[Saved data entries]
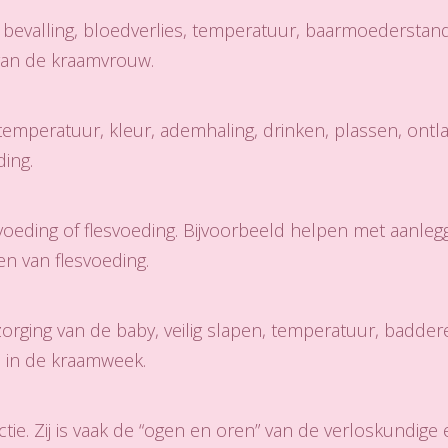
 bevalling, bloedverlies, temperatuur, baarmoederstan
 van de kraamvrouw.
peratuur, kleur, ademhaling, drinken, plassen, ontlast
ing.
voeding of flesvoeding. Bijvoorbeeld helpen met aanlegg
n van flesvoeding.
zorging van de baby, veilig slapen, temperatuur, badder
n in de kraamweek.
tie. Zij is vaak de “ogen en oren” van de verloskundige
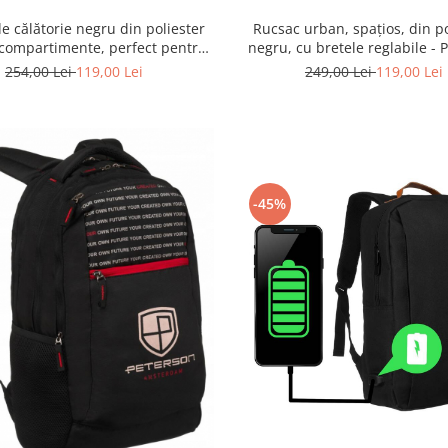
e călătorie negru din poliester
Rucsac urban, spațios, din po
compartimente, perfect pentru
negru, cu bretele reglabile - 
l de mână - Peterson PTR-PTN
PTR-PTN BHX-06-7786-B
254,00 Lei
119,00 Lei
249,00 Lei
119,00 Lei
GAWRON-6-9621 BL
-45%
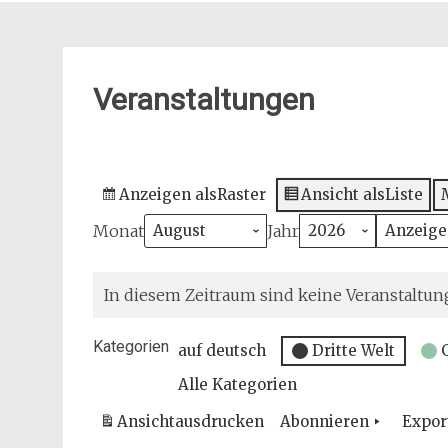
Veranstaltungen
Anzeigen als
Raster
Ansicht als
Liste
Monat
Jahr
In diesem Zeitraum sind keine Veranstaltun
Kategorien
auf deutsch
Dritte Welt
Alle Kategorien
Ansicht
ausdrucken
Abonnieren
Expor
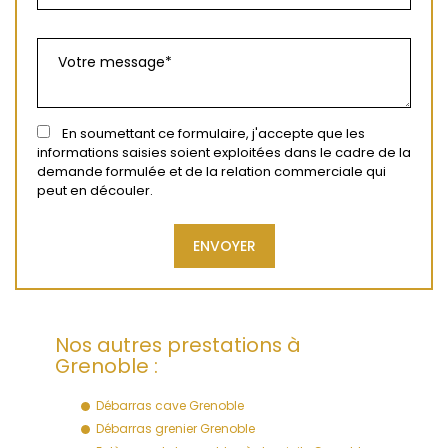
En soumettant ce formulaire, j'accepte que les
informations saisies soient exploitées dans le cadre de la
demande formulée et de la relation commerciale qui
peut en découler.
Nos autres prestations à
Grenoble :
Débarras cave Grenoble
Débarras grenier Grenoble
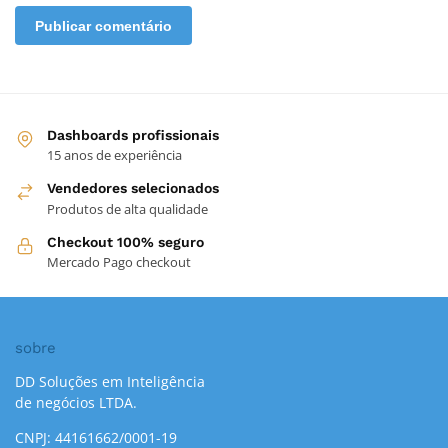
Dashboards profissionais
15 anos de experiência
Vendedores selecionados
Produtos de alta qualidade
Checkout 100% seguro
Mercado Pago checkout
sobre
DD Soluções em Inteligência
de negócios LTDA.
CNPJ: 44161662/0001-19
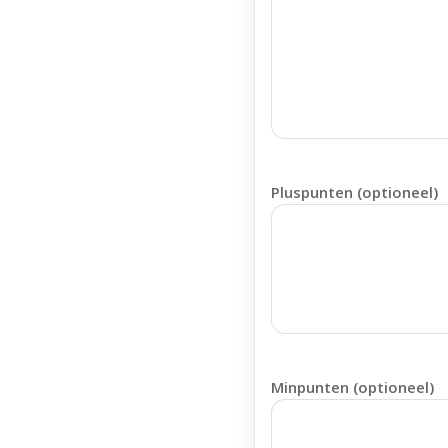
Pluspunten (optioneel)
Minpunten (optioneel)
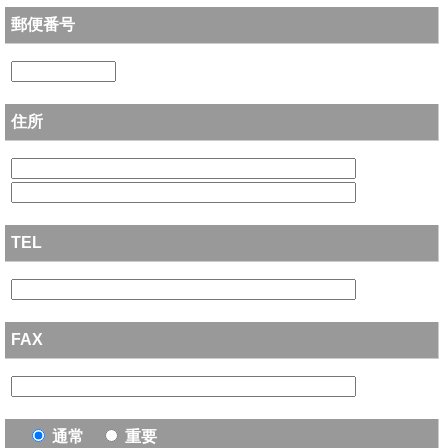
郵便番号
住所
TEL
FAX
通常
重要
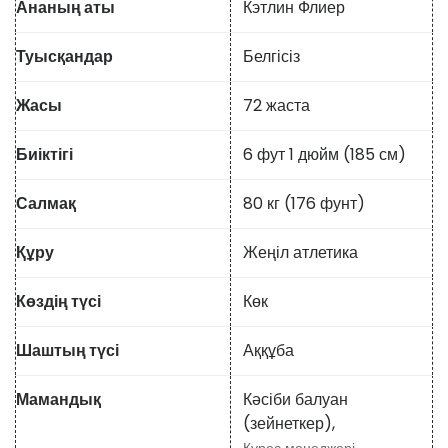
Ананың аты
Кэтлин Флиер
Туысқандар
Белгісіз
Жасы
72 жаста
Биіктігі
6 фут 1 дюйм (185 см)
Салмақ
80 кг (176 фунт)
Құру
Жеңіл атлетика
Көздің түсі
Көк
Шаштың түсі
Аққұба
Мамандық
Кәсіби балуан
(зейнеткер),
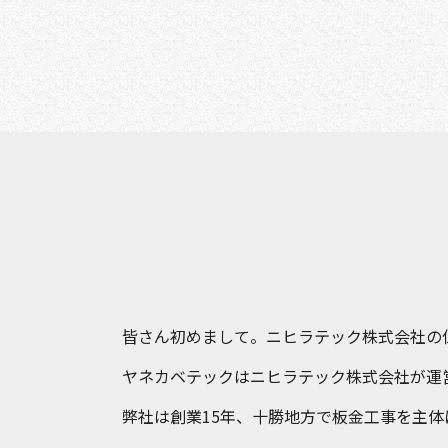
皆さん初めまして。ニヒラテック株式会社の
ヤネカベテックはニヒラテック株式会社が運
弊社は創業15年、十勝地方で板金工事を主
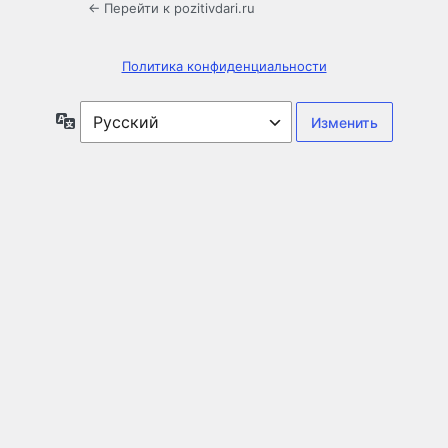
← Перейти к pozitivdari.ru
Политика конфиденциальности
Язык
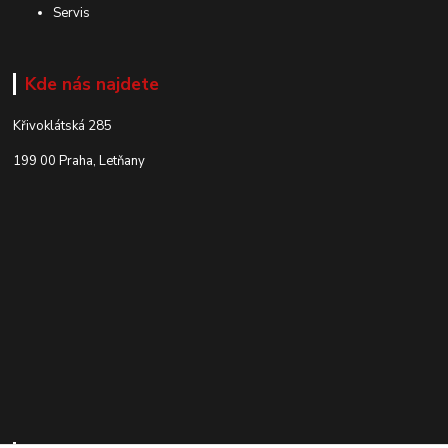
Servis
Kde nás najdete
Křivoklátská 285
199 00 Praha, Letňany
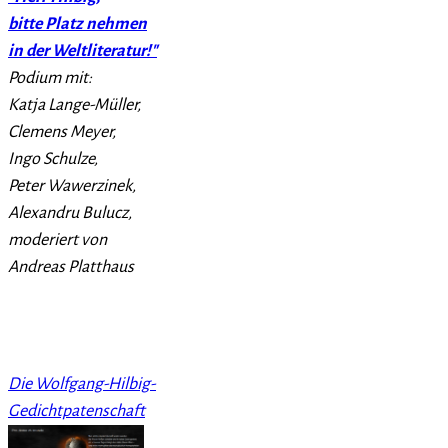
bitte Platz nehmen
in der Weltliteratur!"
Podium mit:
Katja Lange-Müller,
Clemens Meyer,
Ingo Schulze,
Peter Wawerzinek,
Alexandru Bulucz,
moderiert von
Andreas Platthaus
Die Wolfgang-Hilbig-
Gedichtpatenschaft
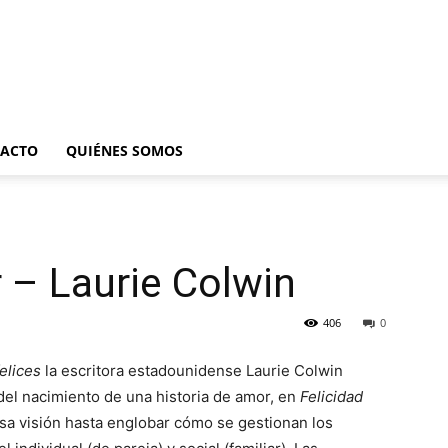
ACTO
QUIÉNES SOMOS
r – Laurie Colwin
406
0
elices
la escritora estadounidense Laurie Colwin
 del nacimiento de una historia de amor, en
Felicidad
a visión hasta englobar cómo se gestionan los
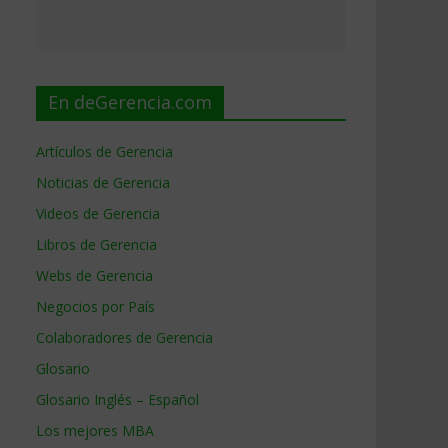
En deGerencia.com
Artículos de Gerencia
Noticias de Gerencia
Videos de Gerencia
Libros de Gerencia
Webs de Gerencia
Negocios por País
Colaboradores de Gerencia
Glosario
Glosario Inglés – Español
Los mejores MBA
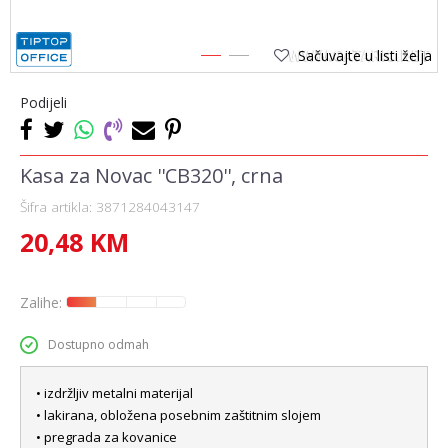
Sačuvajte u listi želja
1
2
Podijeli
Kasa za Novac ''CB320'', crna
Šifra artikla:
3871284043147
20,48
KM
Zalihe:
Dostupno odmah
• izdržljiv metalni materijal
• lakirana, obložena posebnim zaštitnim slojem
• pregrada za kovanice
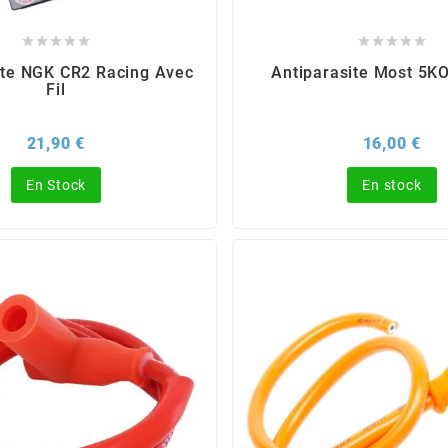










ite NGK CR2 Racing Avec
Antiparasite Most 5K
Fil
Prix
Pri
21,90 €
16,00 €
En Stock
En stock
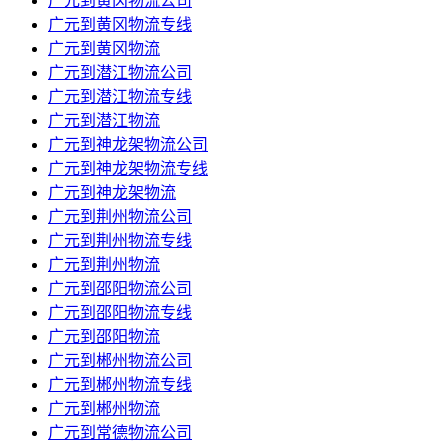
​广元到黄冈物流公司
​广元到黄冈物流专线
​广元到黄冈物流
​广元到潜江物流公司
​广元到潜江物流专线
​广元到潜江物流
​广元到神龙架物流公司
​广元到神龙架物流专线
​广元到神龙架物流
​广元到荆州物流公司
​广元到荆州物流专线
​广元到荆州物流
​广元到邵阳物流公司
​广元到邵阳物流专线
​广元到邵阳物流
​广元到郴州物流公司
​广元到郴州物流专线
​广元到郴州物流
​广元到常德物流公司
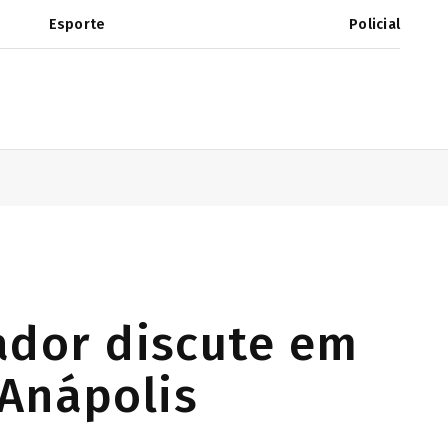
Esporte
Policial
ador discute em
 Anápolis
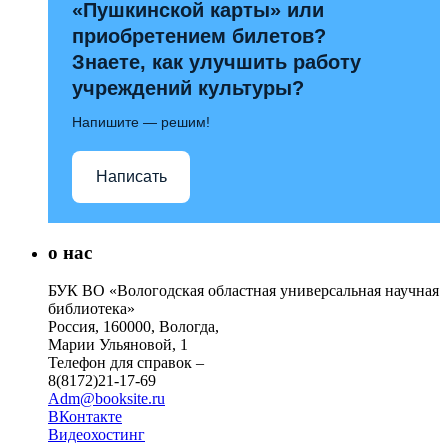
«Пушкинской карты» или
приобретением билетов?
Знаете, как улучшить работу
учреждений культуры?
Напишите — решим!
Написать
о нас
БУК ВО «Вологодская областная универсальная научная
библиотека»
Россия, 160000, Вологда,
Марии Ульяновой, 1
Телефон для справок –
8(8172)21-17-69
Adm@booksite.ru
ВКонтакте
Видеохостинг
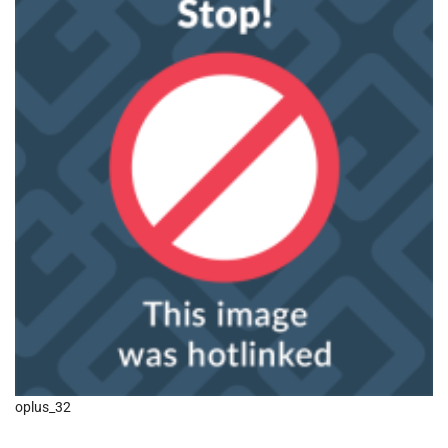
oplus_32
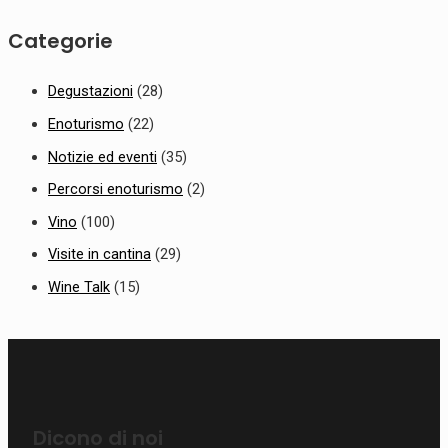
Categorie
Degustazioni
(28)
Enoturismo
(22)
Notizie ed eventi
(35)
Percorsi enoturismo
(2)
Vino
(100)
Visite in cantina
(29)
Wine Talk
(15)
Dicono di noi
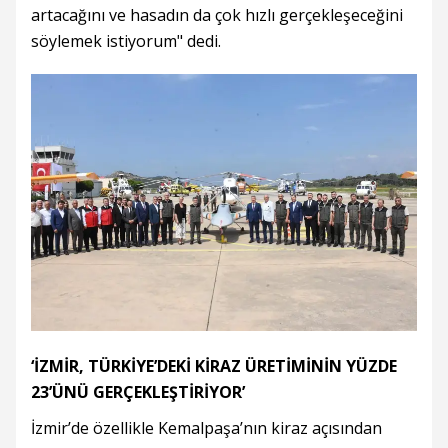
artacağını ve hasadın da çok hızlı gerçekleşeceğini
söylemek istiyorum" dedi.
‘İZMİR, TÜRKİYE’DEKİ KİRAZ ÜRETİMİNİN YÜZDE
23’ÜNÜ GERÇEKLEŞTİRİYOR’
İzmir’de özellikle Kemalpaşa’nın kiraz açısından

## AIM OF THE EXERCISE
Copy out each line of the data containing the string "Débarras".

## OUTPUT FOR THIS EXERCISE
Débarras cave Grenoble
Débarras grenier Grenoble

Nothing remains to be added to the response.